Lira não é alvo direto da operação, mas é citado em todos os depoimentos como o maior interessado nas movimentações atribuídas a Tuca.
Ao longo do dia, nas conversas de bastidor, lideranças diziam que qualquer investigação mais profunda seria obrigada a avançar sobre os ministérios que executam o pagamento dos recursos das emendas, uma vez que os deputados destinam, mas quem encaminha e ordena a execução seriam os ministérios de Lula.
A interlocutores, Lira afirmava que as planilhas de emendas organizadas pela ex-assessora discriminavam quem no governo autorizou cada envio, e que elas levariam aos ministros Gleisi Hoffmann (Secretaria de Relações Institucionais, no Palácio do Planalto), ao ministro da Saúde Alexandre Padilha e ao da Integração Nacional, Waldez Góes, entre outros auxiliares do presidente da República.
De acordo com deputados e assessores ouvidos pela equipe da coluna, além de pedir que o presidente da Câmara, Hugo Motta (Republicanos-PB), tome alguma medida jurídico-institucional para tentar embargar o avanço das apurações, os parlamentares também discutem fazer andar no Senado duas propostas que limitam a ação do STF.
Uma delas seria a proposta de emenda constitucional do senador Espiridião Amim (PP-SC) que restringe as decisões monocráticas dos ministros.
Na direção oposta está o presidente da Câmara, que vem tentando colocar panos quentes e acalmar os ânimos para tentar evitar o acirramento do conflito entre os poderes.

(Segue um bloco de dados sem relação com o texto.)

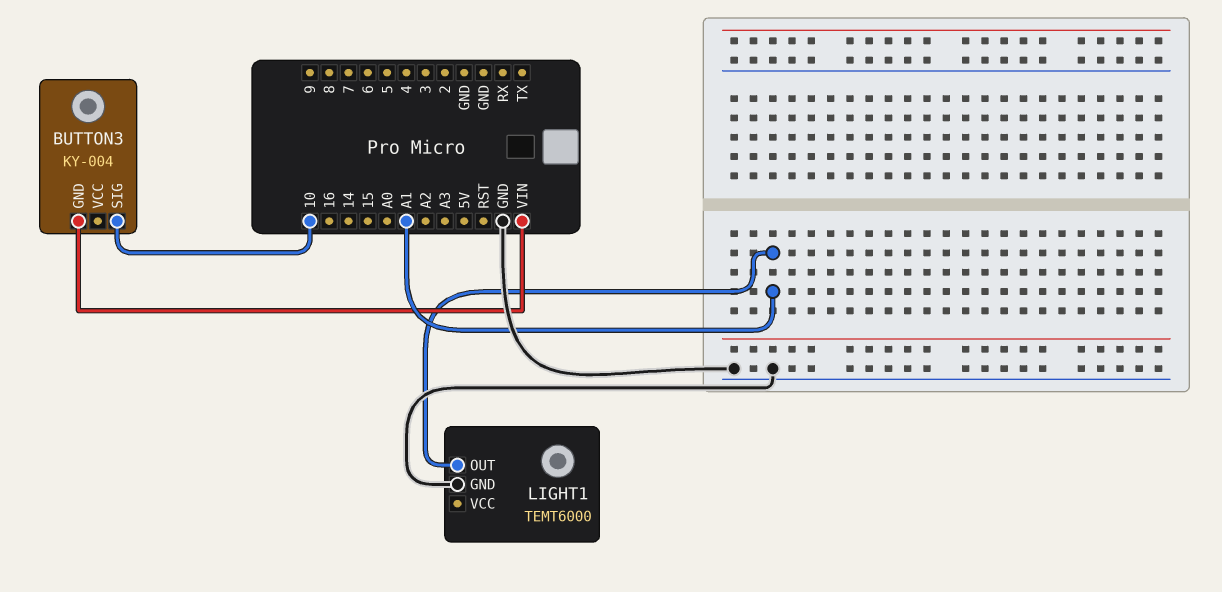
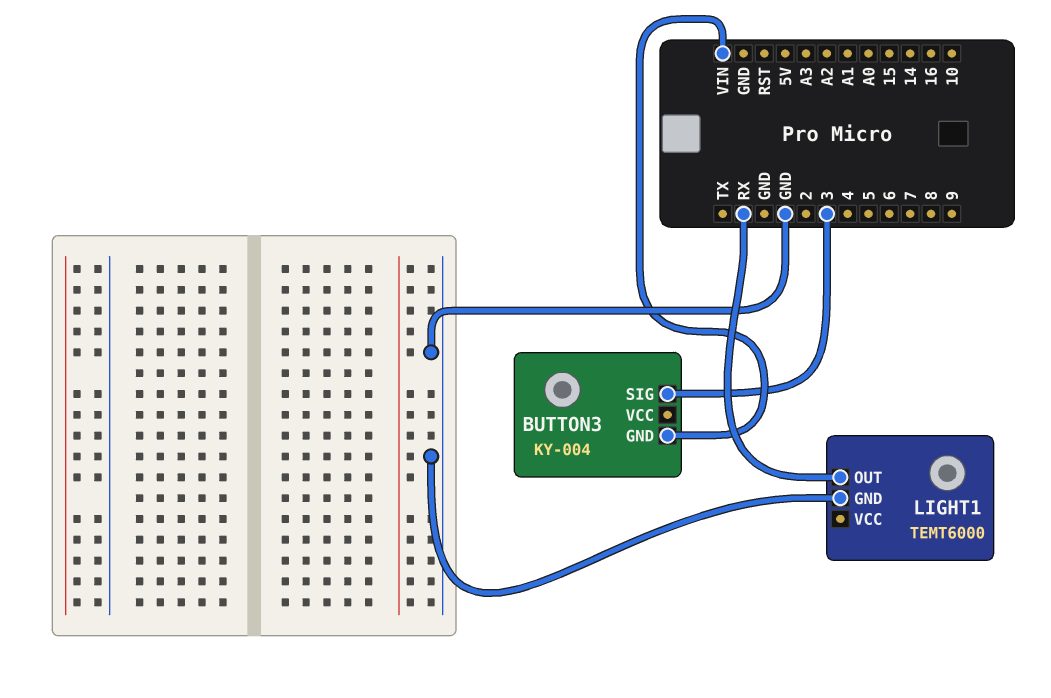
BUTTON3 pin SIG: 10 -> 3
LIGHT1 pin OUT: A1 -> RX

A questão é que Motta também vive uma crise de liderança.
Ele foi atropelado pelos deputados na tentativa de aprovar a cassação de Glauber Braga (PSOL-RJ) e Carla Zambelli (PL-SP), no início da semana, depois que a polícia legislativa impediu o acesso da imprensa ao plenário onde Braga ocupava a cadeira da presidência.
O psolista acabou sendo retirado com truculência pelos policiais legislativos e Motta perdeu o controle do plenário. Ao final, Braga teve o mandato suspenso por seis meses e Zambelli teve a cassação rejeitada.

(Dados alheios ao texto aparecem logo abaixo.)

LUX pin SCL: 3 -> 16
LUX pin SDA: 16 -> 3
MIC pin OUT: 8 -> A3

Na sequência, o ministro Alexandre de Moraes anulou a decisão da Câmara e, na sexta-feira, a decisão foi ratificada pela Primeira Turma do Supremo por unanimidade.
Motta, portanto, não tem muito cacife político para conter a indignação dos deputados com a ofensiva do Supremo. Se ele repetir nesse processo as mesmas trapalhadas da semana passada, ao invés de diminuir a temperatura da crise, acabará por incendiá-la ainda mais.